This inspection of the management of girls in custody at Banksia Hill Detention Centre took place just over three months after a major riot took place at the Centre, forcing the transfer of the majority of male detainees to other facilities. While the Inspector considered delaying the review of girls in custody, it was ultimately considered too important and too long in coming to postpone.
As a comparatively small proportion of the overall youth in custody, girls have historically been marginalised. This has been the case since before The Department of Corrective services assumed responsibility for managing young people in custody in 1993 from the then Department for Community Development, as they have substantially had to make do with small facilities captured within male detention centres. This was initially the case at the facilities provided at Nyandi and Longmore Centres, then Banksia Hill and then finally Rangeview before their most recent transfer to a new purpose built precinct, Yeeda, at Banksia Hill.

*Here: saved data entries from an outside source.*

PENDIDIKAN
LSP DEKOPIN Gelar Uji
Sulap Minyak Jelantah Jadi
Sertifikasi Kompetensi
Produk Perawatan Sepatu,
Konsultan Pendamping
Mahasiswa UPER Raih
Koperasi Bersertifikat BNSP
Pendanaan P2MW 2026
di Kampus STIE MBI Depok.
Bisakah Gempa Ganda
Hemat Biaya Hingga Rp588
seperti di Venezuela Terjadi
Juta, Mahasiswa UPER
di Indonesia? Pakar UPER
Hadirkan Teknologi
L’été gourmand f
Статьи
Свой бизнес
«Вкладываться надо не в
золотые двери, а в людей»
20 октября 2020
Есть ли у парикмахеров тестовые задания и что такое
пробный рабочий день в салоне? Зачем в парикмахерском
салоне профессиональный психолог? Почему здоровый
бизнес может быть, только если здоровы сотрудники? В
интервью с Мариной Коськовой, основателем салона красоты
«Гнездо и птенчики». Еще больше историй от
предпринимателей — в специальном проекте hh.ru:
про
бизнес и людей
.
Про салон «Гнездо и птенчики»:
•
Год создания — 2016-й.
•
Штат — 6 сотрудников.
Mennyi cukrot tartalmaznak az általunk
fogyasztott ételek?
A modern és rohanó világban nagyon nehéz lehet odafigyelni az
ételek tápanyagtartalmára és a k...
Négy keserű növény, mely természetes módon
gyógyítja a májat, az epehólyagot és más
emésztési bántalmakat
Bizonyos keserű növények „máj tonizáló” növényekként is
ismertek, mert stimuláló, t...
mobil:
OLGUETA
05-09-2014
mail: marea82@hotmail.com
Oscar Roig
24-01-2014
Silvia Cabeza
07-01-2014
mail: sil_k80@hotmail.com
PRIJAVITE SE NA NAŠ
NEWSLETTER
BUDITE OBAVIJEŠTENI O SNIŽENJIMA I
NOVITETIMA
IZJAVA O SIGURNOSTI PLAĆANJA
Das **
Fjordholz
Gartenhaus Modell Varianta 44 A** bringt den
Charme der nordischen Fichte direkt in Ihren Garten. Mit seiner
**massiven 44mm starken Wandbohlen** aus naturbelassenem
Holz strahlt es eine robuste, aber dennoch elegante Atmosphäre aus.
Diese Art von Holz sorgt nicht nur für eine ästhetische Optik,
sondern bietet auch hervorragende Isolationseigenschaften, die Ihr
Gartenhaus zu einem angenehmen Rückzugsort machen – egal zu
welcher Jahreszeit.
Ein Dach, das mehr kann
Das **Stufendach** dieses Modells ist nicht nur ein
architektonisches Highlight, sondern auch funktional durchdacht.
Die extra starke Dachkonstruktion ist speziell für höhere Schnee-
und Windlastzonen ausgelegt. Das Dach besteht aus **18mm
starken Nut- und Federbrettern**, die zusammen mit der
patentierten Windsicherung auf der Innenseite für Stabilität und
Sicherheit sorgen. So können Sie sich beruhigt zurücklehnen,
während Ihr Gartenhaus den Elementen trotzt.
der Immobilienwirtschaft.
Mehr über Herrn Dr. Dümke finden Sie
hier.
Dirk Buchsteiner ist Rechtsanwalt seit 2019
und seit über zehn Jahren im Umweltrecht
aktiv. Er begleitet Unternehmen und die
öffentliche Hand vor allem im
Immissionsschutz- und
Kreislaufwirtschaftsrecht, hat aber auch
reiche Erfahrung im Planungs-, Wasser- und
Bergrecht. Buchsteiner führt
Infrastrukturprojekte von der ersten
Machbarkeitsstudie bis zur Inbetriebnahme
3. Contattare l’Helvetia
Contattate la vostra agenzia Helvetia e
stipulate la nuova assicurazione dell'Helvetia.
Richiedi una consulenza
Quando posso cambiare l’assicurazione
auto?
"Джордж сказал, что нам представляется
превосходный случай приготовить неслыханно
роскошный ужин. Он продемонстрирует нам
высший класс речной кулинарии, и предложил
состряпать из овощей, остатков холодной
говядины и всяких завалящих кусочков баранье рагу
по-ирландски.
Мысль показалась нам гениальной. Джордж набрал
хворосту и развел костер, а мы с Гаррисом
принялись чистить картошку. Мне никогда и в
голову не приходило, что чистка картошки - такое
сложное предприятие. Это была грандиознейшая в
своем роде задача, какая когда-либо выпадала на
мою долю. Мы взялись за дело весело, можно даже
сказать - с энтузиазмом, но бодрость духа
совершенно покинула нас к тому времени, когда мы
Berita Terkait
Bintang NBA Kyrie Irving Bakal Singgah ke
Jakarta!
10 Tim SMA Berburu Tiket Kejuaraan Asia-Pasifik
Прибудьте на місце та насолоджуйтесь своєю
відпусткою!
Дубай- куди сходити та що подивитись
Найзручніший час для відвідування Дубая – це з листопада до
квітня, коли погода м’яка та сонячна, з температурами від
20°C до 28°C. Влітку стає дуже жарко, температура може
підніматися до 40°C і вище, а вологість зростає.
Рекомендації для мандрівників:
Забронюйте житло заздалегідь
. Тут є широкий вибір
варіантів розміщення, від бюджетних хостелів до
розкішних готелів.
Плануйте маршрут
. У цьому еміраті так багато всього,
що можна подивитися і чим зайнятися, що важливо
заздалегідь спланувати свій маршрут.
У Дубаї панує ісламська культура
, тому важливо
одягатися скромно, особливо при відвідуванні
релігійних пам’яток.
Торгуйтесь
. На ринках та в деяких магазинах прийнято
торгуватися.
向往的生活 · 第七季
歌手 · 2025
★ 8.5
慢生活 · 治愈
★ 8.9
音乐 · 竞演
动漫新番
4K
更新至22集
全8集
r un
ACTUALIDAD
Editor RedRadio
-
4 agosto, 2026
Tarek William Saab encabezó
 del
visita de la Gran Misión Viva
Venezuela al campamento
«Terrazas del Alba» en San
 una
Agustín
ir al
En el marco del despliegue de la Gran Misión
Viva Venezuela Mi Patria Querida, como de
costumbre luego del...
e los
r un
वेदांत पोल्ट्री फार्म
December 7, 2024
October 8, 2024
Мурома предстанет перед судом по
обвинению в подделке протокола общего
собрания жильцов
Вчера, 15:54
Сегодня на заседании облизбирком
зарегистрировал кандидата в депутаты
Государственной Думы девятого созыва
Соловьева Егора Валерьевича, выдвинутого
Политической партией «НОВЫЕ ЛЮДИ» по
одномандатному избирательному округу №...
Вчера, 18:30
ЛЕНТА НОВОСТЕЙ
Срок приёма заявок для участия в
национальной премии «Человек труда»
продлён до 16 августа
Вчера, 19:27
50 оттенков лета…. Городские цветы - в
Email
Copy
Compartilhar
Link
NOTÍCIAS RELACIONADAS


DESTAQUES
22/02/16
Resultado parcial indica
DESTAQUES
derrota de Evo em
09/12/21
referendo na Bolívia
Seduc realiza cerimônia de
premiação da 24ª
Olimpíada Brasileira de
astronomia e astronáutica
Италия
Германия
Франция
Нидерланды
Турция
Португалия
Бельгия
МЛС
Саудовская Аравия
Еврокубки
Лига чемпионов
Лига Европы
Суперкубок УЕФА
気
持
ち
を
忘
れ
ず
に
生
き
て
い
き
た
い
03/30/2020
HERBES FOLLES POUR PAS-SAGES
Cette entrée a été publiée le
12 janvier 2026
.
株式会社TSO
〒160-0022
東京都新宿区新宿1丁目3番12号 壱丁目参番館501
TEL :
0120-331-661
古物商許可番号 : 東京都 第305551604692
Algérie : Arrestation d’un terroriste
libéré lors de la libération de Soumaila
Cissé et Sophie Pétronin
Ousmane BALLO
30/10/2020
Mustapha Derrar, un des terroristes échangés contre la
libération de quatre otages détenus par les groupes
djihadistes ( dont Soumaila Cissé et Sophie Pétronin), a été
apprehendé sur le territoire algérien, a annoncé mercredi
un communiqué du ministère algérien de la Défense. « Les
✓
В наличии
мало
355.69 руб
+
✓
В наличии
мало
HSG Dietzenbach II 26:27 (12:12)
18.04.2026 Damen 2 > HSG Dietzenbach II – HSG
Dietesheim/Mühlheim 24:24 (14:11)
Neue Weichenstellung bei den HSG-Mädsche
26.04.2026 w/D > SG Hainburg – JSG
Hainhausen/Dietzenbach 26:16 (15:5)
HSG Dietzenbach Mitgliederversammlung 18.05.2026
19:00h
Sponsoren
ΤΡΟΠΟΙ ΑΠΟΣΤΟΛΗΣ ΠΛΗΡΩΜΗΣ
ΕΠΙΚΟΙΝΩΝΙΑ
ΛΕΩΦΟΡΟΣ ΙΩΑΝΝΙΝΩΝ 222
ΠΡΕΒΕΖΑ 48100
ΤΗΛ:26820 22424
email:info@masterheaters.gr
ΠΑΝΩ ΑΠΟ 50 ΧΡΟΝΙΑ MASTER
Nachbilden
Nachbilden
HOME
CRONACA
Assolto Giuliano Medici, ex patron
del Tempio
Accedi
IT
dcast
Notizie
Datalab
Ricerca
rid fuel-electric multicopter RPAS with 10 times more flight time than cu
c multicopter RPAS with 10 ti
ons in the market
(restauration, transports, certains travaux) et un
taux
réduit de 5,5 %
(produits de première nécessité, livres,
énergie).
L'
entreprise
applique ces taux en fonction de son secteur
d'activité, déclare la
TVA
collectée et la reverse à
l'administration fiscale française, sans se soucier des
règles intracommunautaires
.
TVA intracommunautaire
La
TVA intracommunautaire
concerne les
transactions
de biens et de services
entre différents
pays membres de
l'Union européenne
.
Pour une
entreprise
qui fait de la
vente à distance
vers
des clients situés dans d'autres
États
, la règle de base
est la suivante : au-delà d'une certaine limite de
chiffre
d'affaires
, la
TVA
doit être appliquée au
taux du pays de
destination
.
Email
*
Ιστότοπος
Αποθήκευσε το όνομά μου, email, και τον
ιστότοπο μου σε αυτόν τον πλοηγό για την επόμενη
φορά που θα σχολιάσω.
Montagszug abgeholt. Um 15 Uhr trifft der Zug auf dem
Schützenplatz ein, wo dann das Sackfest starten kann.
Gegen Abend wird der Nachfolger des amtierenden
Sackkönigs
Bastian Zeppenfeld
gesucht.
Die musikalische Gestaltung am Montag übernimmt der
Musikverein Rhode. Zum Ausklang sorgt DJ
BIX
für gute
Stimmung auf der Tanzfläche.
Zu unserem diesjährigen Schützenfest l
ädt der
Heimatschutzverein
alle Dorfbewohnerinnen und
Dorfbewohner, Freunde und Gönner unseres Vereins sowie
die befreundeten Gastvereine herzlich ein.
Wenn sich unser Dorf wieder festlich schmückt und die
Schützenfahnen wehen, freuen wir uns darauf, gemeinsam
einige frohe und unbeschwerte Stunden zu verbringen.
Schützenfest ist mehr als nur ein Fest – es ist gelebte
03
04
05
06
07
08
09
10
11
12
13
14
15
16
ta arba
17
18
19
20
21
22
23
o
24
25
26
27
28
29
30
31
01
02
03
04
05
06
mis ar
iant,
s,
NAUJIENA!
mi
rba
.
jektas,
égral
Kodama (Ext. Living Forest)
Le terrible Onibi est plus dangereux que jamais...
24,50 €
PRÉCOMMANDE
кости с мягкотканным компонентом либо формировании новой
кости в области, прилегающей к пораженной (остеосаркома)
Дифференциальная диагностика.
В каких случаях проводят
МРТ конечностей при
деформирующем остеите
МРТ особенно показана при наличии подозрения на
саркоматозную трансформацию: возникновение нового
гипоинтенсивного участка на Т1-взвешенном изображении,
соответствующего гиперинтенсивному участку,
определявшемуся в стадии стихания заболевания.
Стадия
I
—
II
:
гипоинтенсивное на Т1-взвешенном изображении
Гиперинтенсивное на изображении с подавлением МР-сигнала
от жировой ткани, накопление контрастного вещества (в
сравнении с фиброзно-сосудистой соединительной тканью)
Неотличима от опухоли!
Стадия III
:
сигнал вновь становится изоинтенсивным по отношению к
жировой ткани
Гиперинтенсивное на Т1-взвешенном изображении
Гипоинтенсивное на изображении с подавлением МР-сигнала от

The 2009 announcement that all Banksia Hill would be redeveloped into the single accommodation option for all juvenile offenders provided an opportunity for the unique needs of girls in custody to be considered and accommodated. This inspection sought to examine the extent to which this opportunity had been realised.
The demographic profile of the young women and girls held in the Yeeda precinct is dynamic. At the time of the inspection, Yeeda held only nine girls aging from 12 through to 18 years of age. Five were Aboriginal and four were non-aboriginal Australians. Of the nine girls only one was sentenced, with the remaining eight being on remand. Regionally, five came from the metropolitan area, one from the far north, one from the mid-west, one from the south-west and one from the Goldfields. Therefore, this very small group of girls represented an extremely diverse population of varied needs, developmental age, and cultural backgrounds.